_Exercise prompt_
Return every line of text in the material below as a JSON list of strings, one string per line, with blank lines omitted. Leave the pictures out of your answer.

_Input_

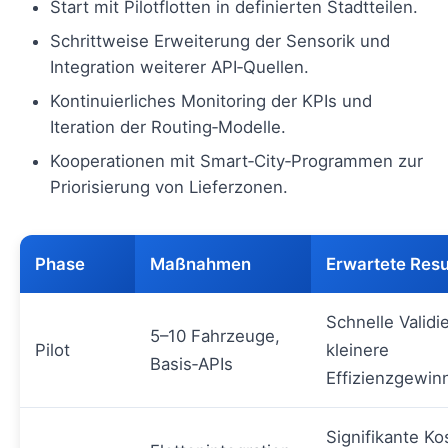
Start mit Pilotflotten in definierten Stadtteilen.
Schrittweise Erweiterung der Sensorik und
Integration weiterer API‑Quellen.
Kontinuierliches Monitoring der KPIs und
Iteration der Routing‑Modelle.
Kooperationen mit Smart‑City‑Programmen zur
Priorisierung von Lieferzonen.
Phase
Maßnahmen
Erwartete Resu
Schnelle Validi
5–10 Fahrzeuge,
Pilot
kleinere
Basis‑APIs
Effizienzgewin
Signifikante Ko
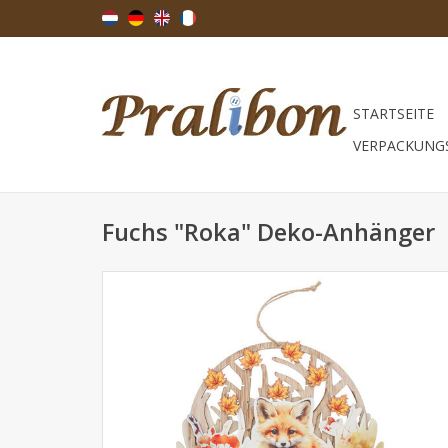
STARTSEITE
VERPACKUNG
Fuchs "Roka" Deko-Anhänger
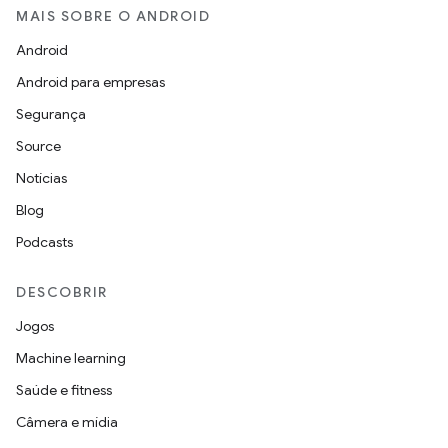
MAIS SOBRE O ANDROID
Android
Android para empresas
Segurança
Source
Notícias
Blog
Podcasts
DESCOBRIR
Jogos
Machine learning
Saúde e fitness
Câmera e mídia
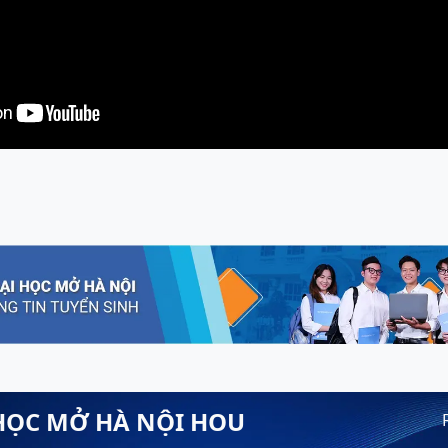
HỌC MỞ HÀ NỘI HOU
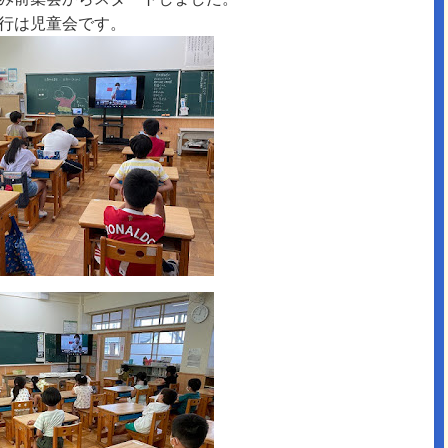
行は児童会です。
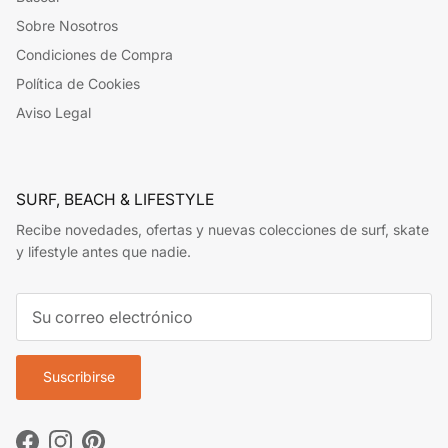
Sobre Nosotros
Condiciones de Compra
Política de Cookies
Aviso Legal
SURF, BEACH & LIFESTYLE
Recibe novedades, ofertas y nuevas colecciones de surf, skate
y lifestyle antes que nadie.
Suscribirse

_Output for this exercise_
[
  "Start mit Pilotflotten in definierten Stadtteilen.",
  "Schrittweise Erweiterung der Sensorik und",
  "Integration weiterer API‑Quellen.",
  "Kontinuierliches Monitoring der KPIs und",
  "Iteration der Routing‑Modelle.",
  "Kooperationen mit Smart‑City‑Programmen zur",
  "Priorisierung von Lieferzonen.",
  "Phase",
  "Maßnahmen",
  "Erwartete Resu",
  "Schnelle Validi",
  "5–10 Fahrzeuge,",
  "Pilot",
  "kleinere",
  "Basis‑APIs",
  "Effizienzgewin",
  "Signifikante Ko",
  "STARTSEITE",
  "VERPACKUNG",
  "Fuchs \"Roka\" Deko-Anhänger",
  "MAIS SOBRE O ANDROID",
  "Android",
  "Android para empresas",
  "Segurança",
  "Source",
  "Notícias",
  "Blog",
  "Podcasts",
  "DESCOBRIR",
  "Jogos",
  "Machine learning",
  "Saúde e fitness",
  "Câmera e mídia",
  "HỌC MỞ HÀ NỘI HOU",
  "行は児童会です。",
  "Sobre Nosotros",
  "Condiciones de Compra",
  "Política de Cookies",
  "Aviso Legal",
  "SURF, BEACH & LIFESTYLE",
  "Recibe novedades, ofertas y nuevas colecciones de surf, skate",
  "y lifestyle antes que nadie.",
  "Suscribirse"
]